= WORK ITEM =
In the records below, repeat exactly the lines between the line holding "transit insurance, and applicable Advanc" and the line holding "Geneva is genuinely one of New York’s", inclusive, and drop the pictures.

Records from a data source
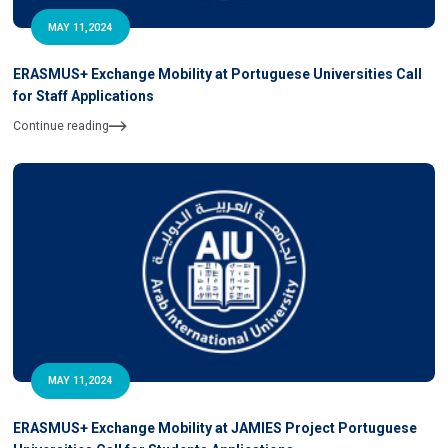
MAY 11,2024
ERASMUS+ Exchange Mobility at Portuguese Universities Call
for Staff Applications
Continue reading
MAY 11,2024
ERASMUS+ Exchange Mobility at JAMIES Project Portuguese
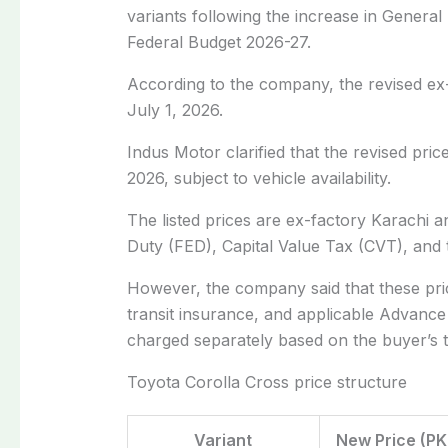
variants following the increase in Genera
Federal Budget 2026-27.
According to the company, the revised ex-
July 1, 2026.
Indus Motor clarified that the revised pri
2026
, subject to vehicle availability.
The listed prices are
ex-factory Karachi
an
Duty (FED), Capital Value Tax (CVT), and
However, the company said that these pric
transit insurance, and applicable Advanc
charged separately based on the buyer’s tax
Toyota Corolla Cross price structure
Variant
New Price (PK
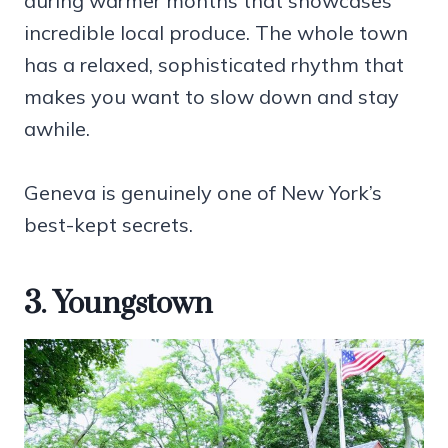
during warmer months that showcases
incredible local produce. The whole town
has a relaxed, sophisticated rhythm that
makes you want to slow down and stay
awhile.
Geneva is genuinely one of New York’s
best-kept secrets.
3. Youngstown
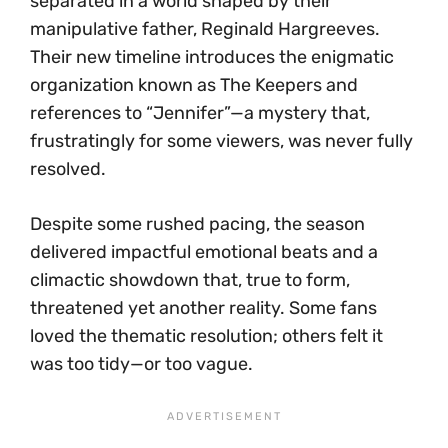
separated in a world shaped by their
manipulative father, Reginald Hargreeves.
Their new timeline introduces the enigmatic
organization known as The Keepers and
references to “Jennifer”—a mystery that,
frustratingly for some viewers, was never fully
resolved.
Despite some rushed pacing, the season
delivered impactful emotional beats and a
climactic showdown that, true to form,
threatened yet another reality. Some fans
loved the thematic resolution; others felt it
was too tidy—or too vague.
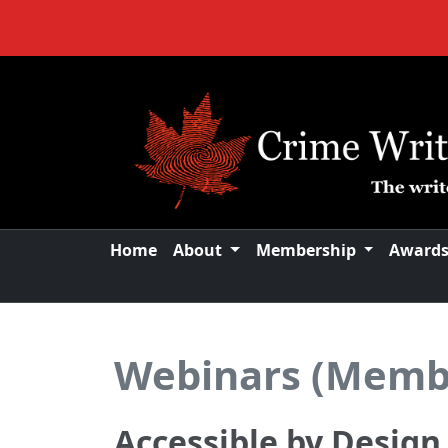
Home
About
Membership
Award
Webinars (Memb
Accessible by Desig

= EXERCISE ANSWER =
transit insurance, and applicable Advanc
charged separately based on the buyer’s tax
Toyota Corolla Cross price structure
Variant
New Price (PK
during warmer months that showcases
incredible local produce. The whole town
has a relaxed, sophisticated rhythm that
makes you want to slow down and stay
awhile.
Geneva is genuinely one of New York’s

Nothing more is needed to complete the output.